Çeşitli kutlamalarda kullanılan havai fişekler çevreye bilinenden çok daha büyük bir zarar veriyor. Yaydıkları kimyasallar hava ve su kirliliği yaratarak insan sağlığını tehdit ederken, ses ve titreşimler ise hayvanların yaşam ve üreme döngülerinde kalıcı hasarlar bırakıyor.
Işık gösterilerinin arkasındaki tehlike: Havai fişekler zehir saçıyor

Havai fişekler görsel ihtişamlarının ötesinde çevre ve hayvan sağlığı açısından ciddi sorunlar yaratıyor. Uzmanlara göre bu kutlamaların arkasında, atmosferi kirleten kimyasallar, korkuya kapılan hayvanlar ve ekosistemi bozan etkenler bulunuyor.
Çevre bilimciler, havai fişeklerin patladığı anlarda havaya yayılan ince partiküllerin (özellikle PM2.5), başta solunum yolları olmak üzere insan sağlığı üzerinde olumsuz etkiler yarattığını belirtiyor. 2023 yılında New York’ta yapılan Macy’s havai fişek gösterisinde hava kalitesindeki partikül oranı, normalin onlarca kat üzerine çıkarak 1000 mikrogram/metreküp seviyesini aşmıştı. Dünya Sağlık Örgütü’nün önerdiği günlük sınır ise 15 mikrogram/metreküp civarında.
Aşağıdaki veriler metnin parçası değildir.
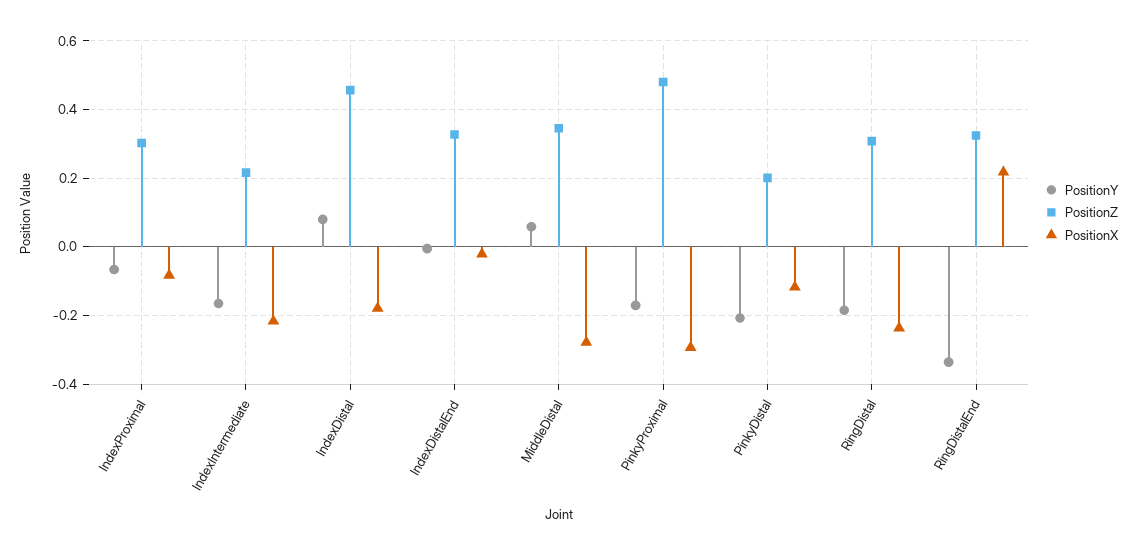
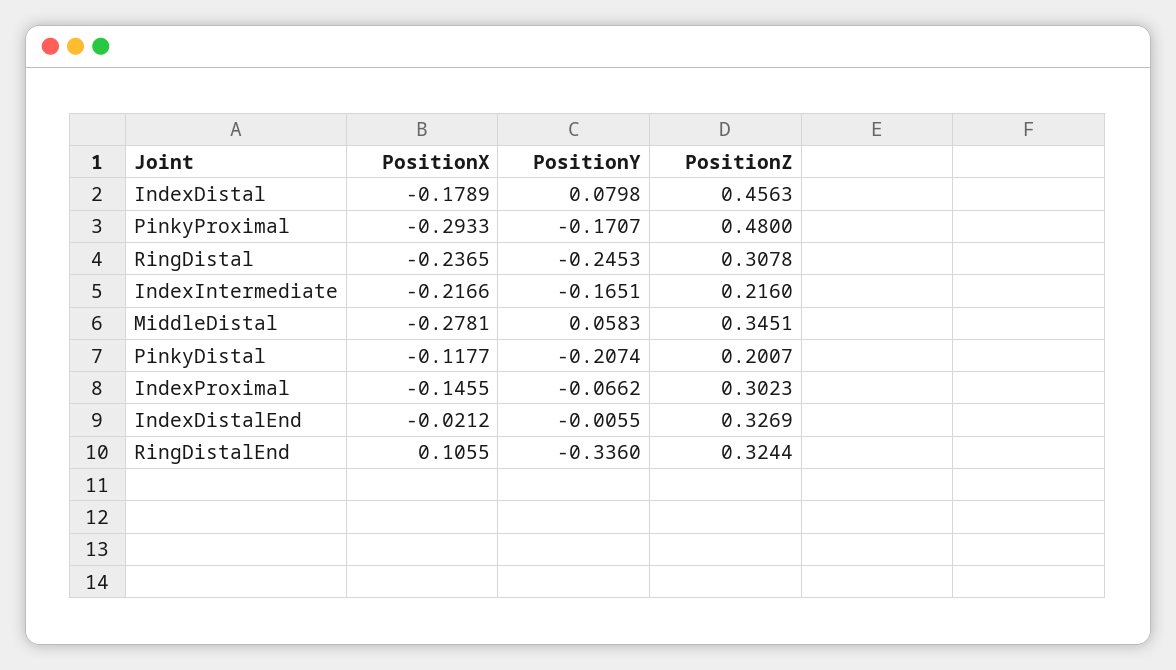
PositionX, IndexProximal: -0.08 -> -0.1455
PositionY, RingDistal: -0.18 -> -0.2453
PositionX, RingDistalEnd: 0.22 -> 0.1055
Asıl etkilenenler sadece insanlar değil. Havai fişeklerin çıkardığı ani ses ve titreşimler, hem evcil hayvanlarda hem de yaban hayatta ciddi strese neden oluyor. Araştırmalar, evcil hayvanların yaklaşık yüzde 75’inin yüksek sese karşı korku ve panik belirtileri gösterdiğini ortaya koyuyor. Atların barınaklarından kaçmaya çalışması, kuşların kuluçka alanlarını terk etmesi ya da balıkların yönünü şaşırması gibi çok sayıda örnek bulunuyor.
Çevreye yayılan kimyasallar da kaygı verici. Özellikle fişeklerde bulunan perklorat gibi bileşenler, suya karışarak göllerde ve nehirlerde kalıcı kirlilik yaratabiliyor. Güney Dakota’daki Rushmore Dağı’nda yıllarca yapılan gösterilerden sonra yeraltı sularında ciddi perklorat birikimi tespit edilmişti. Bu tür kirleticiler, balıklar ve diğer su canlıları için doğrudan tehdit oluşturuyor.
Hayvan davranışları üzerindeki etkiler de bilimsel verilerle destekleniyor. Valencia Üniversitesinin yaptığı bir araştırma, İspanya’daki havai fişek yasaklarının ardından serçe popülasyonlarında üreme oranının yükseldiğini gösterdi. Bu tür veriler, özellikle kuşlar ve diğer hassas türlerin çevresel değişikliklere ne kadar duyarlı olduğunu ortaya koyuyor.
Uzmanlar, bu kutlamaların çevreye daha az zarar veren yollarla da yapılabileceğini belirtiyor. Dron gösterileri ve lazer şovlar gibi alternatifler, hem gürültüsüz hem de kimyasal içermeyen çözümler sunarak benzer bir görsel etki yaratabiliyor. Bazı şehirler bu alternatifleri benimsemeye başlarken, çevre savunucuları da bu yaklaşımın ülke genelinde yaygınlaştırılması çağrısında bulunuyor.